Wilcomb E. Washburn, "American Historical Review", vol. LXXI, 1965-6, pp927-8 (USA: American Historical Association)
Washburn was most impressed by the "scholarly acumen" of all the contributors, and the painstaking detail of the analyses of the Map and the Tartar Relation. He did comment specifically on George Painter's "second opinion" essay about the map, deciding that "his arguments semm to me more soundly based and imaginatively reasoned than Skelton's". He was equally taken by the boldness of the launch, with its "public relations efficiency not usually achieved by university presses", and noted with amusement that "Even scholarly reviews have been affected by the publicity and secrecy, with reviewers sometimes attacking the public reaction to the book rather than the book itself, and sometimes betraying annoyance at their exclusion from the knowledge granted to the authors in the prepublication period." In conclusion, he firmly supported the statement in the book's introduction by Alexander Vietor that it was intended as "a springboard for further investigation" [and of course he himself swiftly took up the challenge with the Vinland Map Conference at the Smithsonian, later in 1966- just a pity it took five years to publish the Conference proceedings].

G.R. Crone again "History Today", vol. XVI, 1966, pp361-2 (UK)
Like everybody else, Crone was waiting with bated breath for the radiocarbon dating from L'Anse Aux Meadows. Reasserting the derivation of the Old World portion of the map from Andrea Bianco's 1436 world map, he stated (without going into detail on this occasion) that he doubted that the VM was made before 1486, and suspected that it was inspired by Columbus' discoveries.

NB: There is at least one more early Crone review, in "Encounter", but I decided to spare the library staff the trouble of digging it out.

Norman J.G. Pounds, "Journal of American History", vol. LIII, 1966-7, pp107-8 (USA: Organization of American Historians)
Pounds described the post-1957 history of the VM and Tartar Relation as "a story of detection calculated to appeal to the popular imagination. There is no reason to doubt that these two records were originally bound in with an incomplete copy of Vincent of Beauvais' Speculum Historiale, nor that they were intended to serve as some sort of illustration and supplement to the larger work.
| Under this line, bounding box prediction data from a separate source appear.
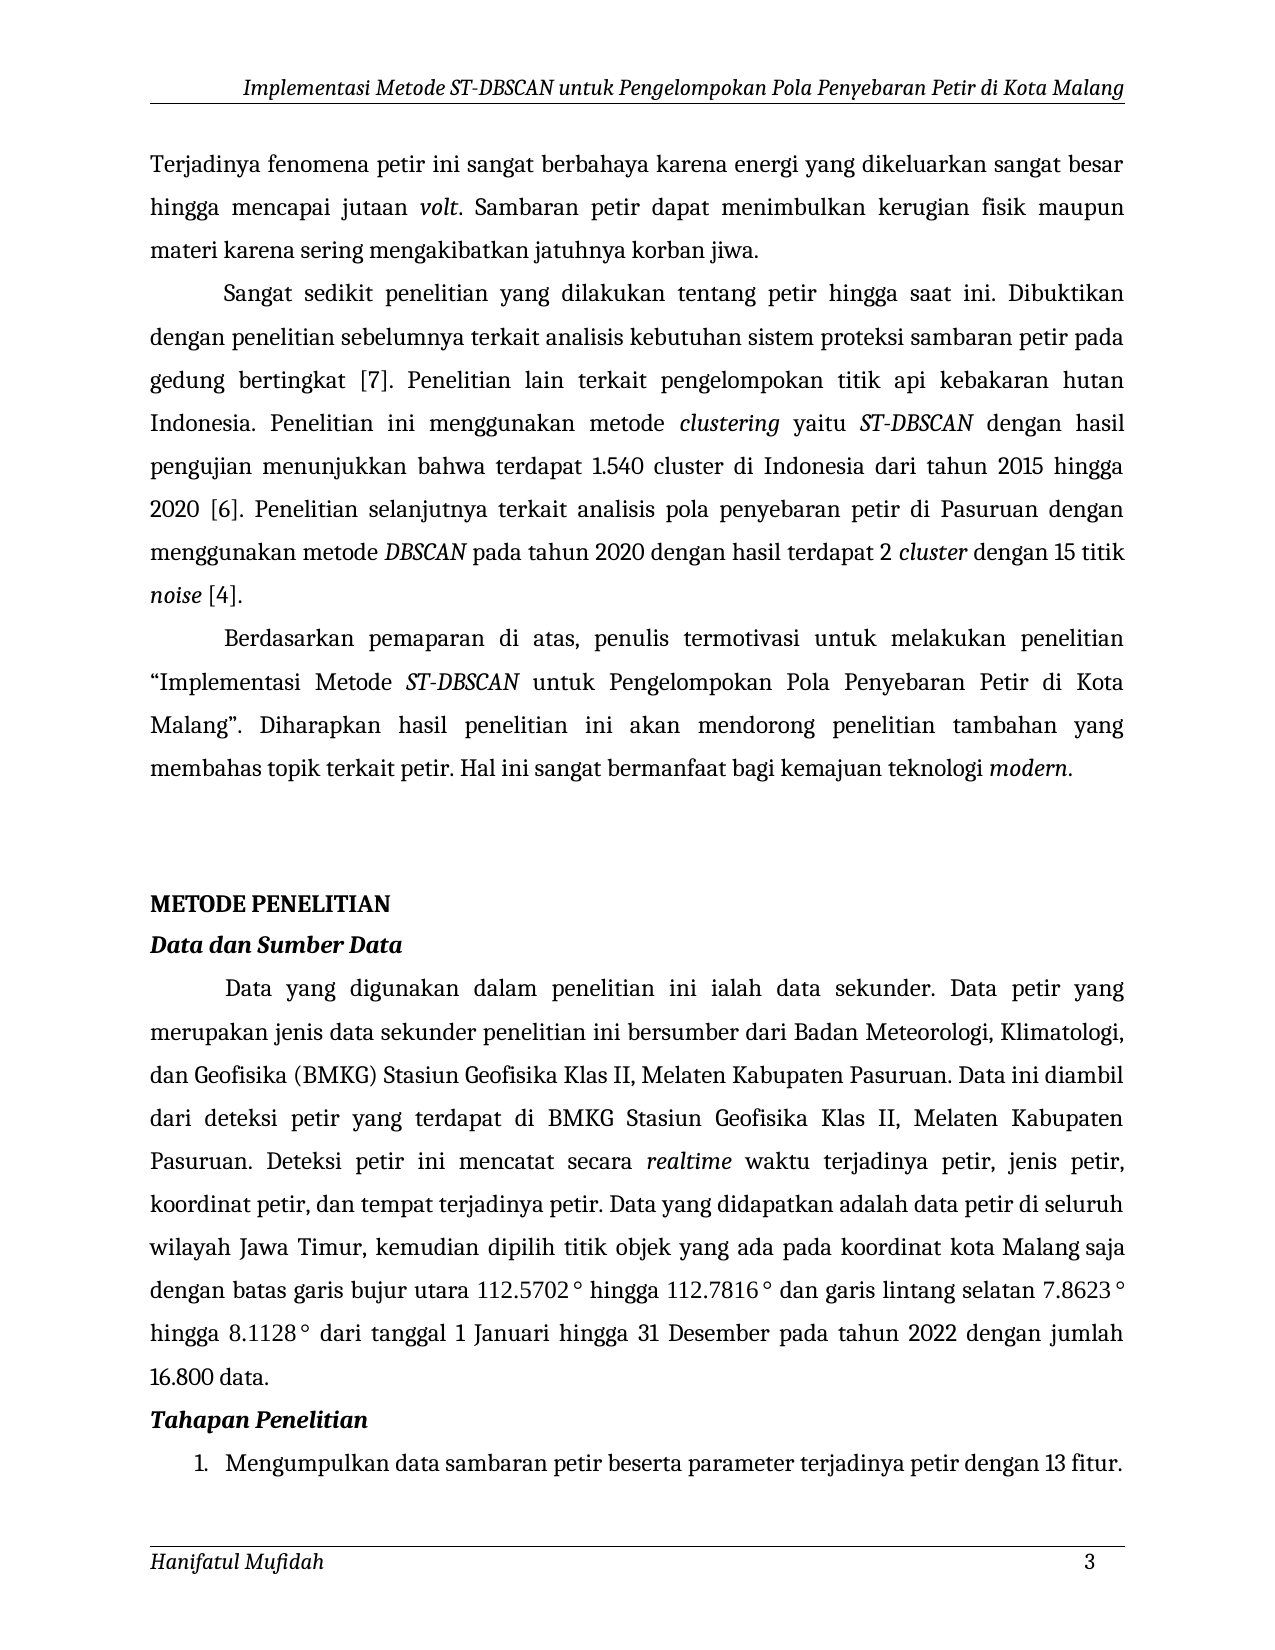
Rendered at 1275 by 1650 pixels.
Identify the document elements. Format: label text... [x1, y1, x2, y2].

text Berdasarkan pemaparan di atas, penulis termotivasi untuk melakukan penelitian “Implementasi Metode ST-DBSCAN untuk Pengelompokan Pola Penyebaran Petir di Kota Malang”. Diharapkan hasil penelitian ini akan mendorong penelitian tambahan yang membahas topik terkait petir. Hal ini sangat bermanfaat bagi kemajuan teknologi modern. [150, 624, 1125, 782]
text Sangat sedikit penelitian yang dilakukan tentang petir hingga saat ini. Dibuktikan dengan penelitian sebelumnya terkait analisis kebutuhan sistem proteksi sambaran petir pada gedung bertingkat [7]. Penelitian lain terkait pengelompokan titik api kebakaran hutan Indonesia. Penelitian ini menggunakan metode clustering yaitu ST-DBSCAN dengan hasil pengujian menunjukkan bahwa terdapat 1.540 cluster di Indonesia dari tahun 2015 hingga 2020 [6]. Penelitian selanjutnya terkait analisis pola penyebaran petir di Pasuruan dengan menggunakan metode DBSCAN pada tahun 2020 dengan hasil terdapat 2 cluster dengan 15 titik noise [4]. [150, 279, 1125, 610]
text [150, 150, 1125, 265]
list Mengumpulkan data sambaran petir beserta parameter terjadinya petir dengan 13 fitur. [194, 1449, 1125, 1477]
text Data yang digunakan dalam penelitian ini ialah data sekunder. Data petir yang merupakan jenis data sekunder penelitian ini bersumber dari Badan Meteorologi, Klimatologi, dan Geofisika (BMKG) Stasiun Geofisika Klas II, Melaten Kabupaten Pasuruan. Data ini diambil dari deteksi petir yang terdapat di BMKG Stasiun Geofisika Klas II, Melaten Kabupaten Pasuruan. Deteksi petir ini mencatat secara realtime waktu terjadinya petir, jenis petir, koordinat petir, dan tempat terjadinya petir. Data yang didapatkan adalah data petir di seluruh wilayah Jawa Timur, kemudian dipilih titik objek yang ada pada koordinat kota Malang saja dengan batas garis bujur utara hingga dan garis lintang selatan hingga dari tanggal 1 Januari hingga 31 Desember pada tahun 2022 dengan jumlah 16.800 data. [150, 974, 1125, 1391]
subtitle Metode Penelitian [150, 890, 1125, 919]
subtitle Tahapan Penelitian [150, 1406, 1125, 1434]
subtitle Data dan Sumber Data [150, 931, 1125, 960]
On this relationship of the three the worm-holes have, as it were, set their seal." He argued that the Tartar Relation is of little importance in itself, adding little to existing knowledge, so said that in the book "The greatest emphasis is rightly given to the Vinland Map", and congratulated Skelton on "one of the most masterly examples of map analysis known to this reviewer." Accepting that the map's depiction of Vinland is not, unlike the "remarkable" outline of Greenland, based on a cartographic source, he concluded that it was most important as an illustration of the possible world-view of Columbus' generation before 1492.

I hope, sooner or later, to add a page of reviews from newspapers, but apart from the "newspapers of record" such as the New York Times and the London Times, these are not so widely available in academic libraries as scholarly journals.